From the point of view of Einstein´s theory, it comes as no surprise that all attempts to treat gravity simply like one more quantum force (on par with electromagnetism and the nuclear forces) have failed. According to Einstein, gravity is not a force – it is a property of spacetime itself. Loop quantum gravity is an attempt to develop a quantum theory of gravity based directly on Einstein´s geometrical formulation.

This approach is hard to explain in detail without resorting to the language of mathematics. Part of the problem is a still-unanswered question: Although this approach leads to a quantum formulation for gravity, researchers are still busy trying to work out how a universe like ours – which obeys the classical (i.e. non-quantum) general theory of relativity – can arise from such a quantum foundation.

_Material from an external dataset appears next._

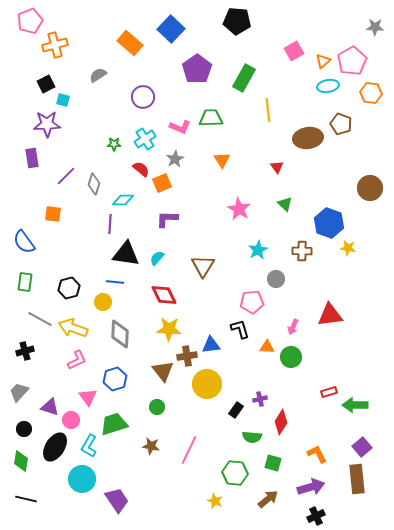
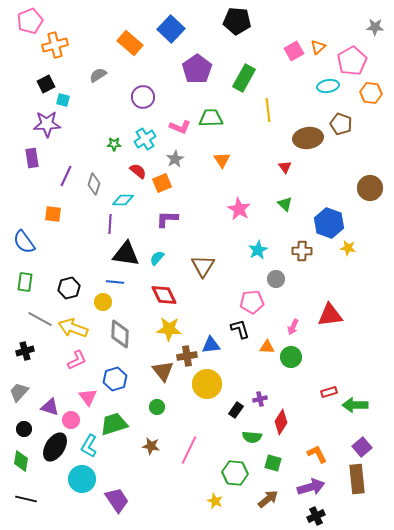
orange triangle at (323, 61): moved 5 px left, 14 px up
red triangle at (277, 167): moved 8 px right
red semicircle at (141, 169): moved 3 px left, 2 px down
purple line at (66, 176): rotated 20 degrees counterclockwise
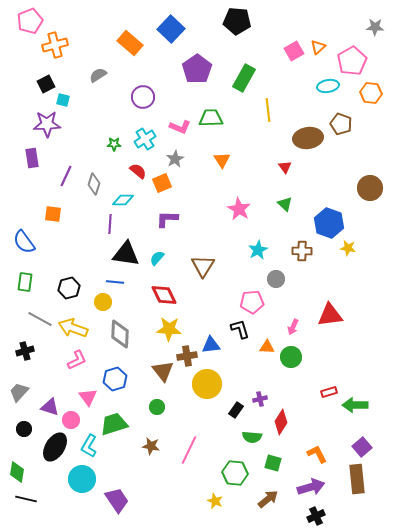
green diamond at (21, 461): moved 4 px left, 11 px down
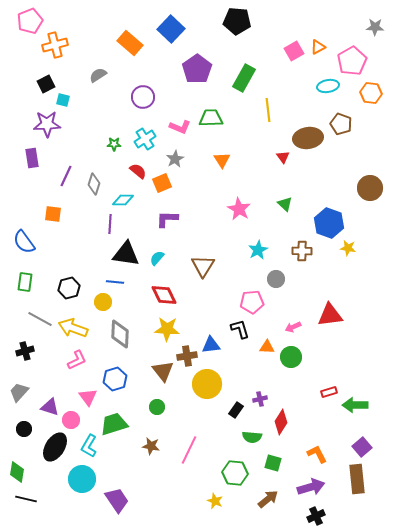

One aspect of the loop models, though, is easy to grasp. Space, in general relativity, is a continuum. In every part of it, one can define regions of arbitrarily small volume, and every little region can be divided further into yet smaller regions, ad infinitum. In the loop models, the basic structure of spacetime turns out to be discrete. In such discrete spacetimes, there are smallest values for volumes and areas that are not divisible any farther – just as one cannot build a structure smaller than the smallest block in a Lego set. The fabric of space is called a spin network with lines and nodes, as pictured here:

spin network sketch

spin network sketch

Nodes can carry numerical values; depending on the number, they stand for volume building blocks of different size. The smallest possible volume is that of a region containing only a single node with the lowest possible value. As you add further nodes and/or make the values associated with existing nodes larger, the volume grows.

Thus, space acquires a grainy, discrete structure – and so does time. In simplified models used for cosmological explorations, it turns out that within loop quantum gravity, there is no big bang singularity; instead, the universe´s history can be traced infinitely far into the past, step by step.